O jogo também desbloqueia personagens secretos como Michelangelo (sim, o ninja tartaruga), algo que adiciona um tempero caótico à mistura. É divertido? Com certeza. Contudo, é o tipo de fanservice que dura pouco e rapidamente se transforma em meme.
Além disso, os pontos de habilidade agora são compartilhados entre THPS 3 e 4, resultando em uma progressão menos fragmentada. Moedas e itens desbloqueáveis vão para uma conta unificada, o que ajuda a manter o ritmo do jogo, especialmente para quem alterna entre as campanhas frequentemente. Uma pequena mudança que traz um grande alívio.
Os efeitos visuais adicionais, como rastros brilhantes no grind e partículas de impacto, acabam se tornando dispensáveis.

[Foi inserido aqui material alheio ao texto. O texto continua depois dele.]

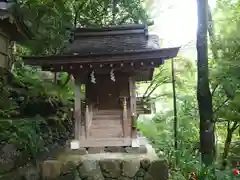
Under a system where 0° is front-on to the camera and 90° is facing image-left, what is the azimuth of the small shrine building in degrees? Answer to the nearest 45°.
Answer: approximately 0°

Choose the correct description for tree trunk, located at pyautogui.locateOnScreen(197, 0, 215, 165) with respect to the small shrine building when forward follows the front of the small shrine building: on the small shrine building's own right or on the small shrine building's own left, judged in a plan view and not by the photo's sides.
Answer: on the small shrine building's own left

Gostosos de ver no começo, mas logo você desliga. É como roda neon em um shape de madeira: atrai atenção, mas não altera sua essência.
Vale a pena jogar Tony Hawk’s Pro Skater 3 + 4?

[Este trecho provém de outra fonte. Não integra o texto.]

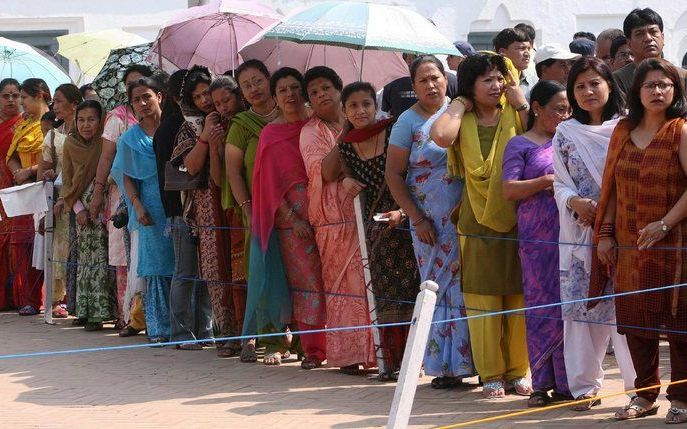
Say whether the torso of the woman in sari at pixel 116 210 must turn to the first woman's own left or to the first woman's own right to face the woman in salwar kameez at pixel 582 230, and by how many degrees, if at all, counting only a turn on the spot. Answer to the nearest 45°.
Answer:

Tony Hawk’s Pro Skater 3 + 4 é o mesmo tapa na cara de sempre, só que com menos trilha sonora, mais polido e uma alma que, às vezes, parece tentar lembrar quem realmente é.
A jogabilidade mantém-se afiada. O ritmo continua viciante. As fases clássicas reluzem quando os mapas colaboram. E mesmo quando não colaboram, a persistência é movida pelo respeito. Passamos noites tentando encontrar aquela fita escondida. O dedo ainda memoriza os movimentos, mesmo com um joystick diferente.
É um grande pacote? Sem dúvida. É essencial? Nem sempre. Comparado ao remake do 1+2, este soa menos urgente, menos completo. Parece… mais seguro.
Mas então, você realiza aquele nosegrind até o fim do corrimão, acerta o special no último segundo, escuta a skatista brasileira ser aplaudida digitalmente, e tudo faz sentido por um breve instante.
É um jogo para quem já jogou. Para aqueles que sentem falta. E mesmo com a trilha sonora incompleta e a ousadia cortada, há algo aqui que ressoa diferente. Não é perfeição. É memória em movimento. E isso é suficiente.
Prós
Jogabilidade ainda sólida, fluida e viciante
Mapas clássicos bem remasterizados, com bom visual
Inclusão de skatistas brasileiros da nova geração
Novos mapas como Water Park e Pinball funcionam muito bem
Editor de pistas mais completo, com criação de objetivos
Desempenho técnico excelente (60 fps estáveis, sem bugs relevantes)
Progressão unificada entre os dois jogos facilita o ritmo
Contras
Trilha sonora decepcionante: só 10 faixas clássicas voltaram
THPS 4 forçado no molde de 2 minutos, perde sua essência original
Ausência sentida de mapas como Chicago e Carnival
Falta de inovação real com uma fórmula que começa a cansar
Estética “limpa demais”, falta sujeira e alma em algumas ambientações
Tony Hawk’s Pro Skater 3 + 4 foi gentilmente cedido pela Activision em versão para PC para a realização desta análise.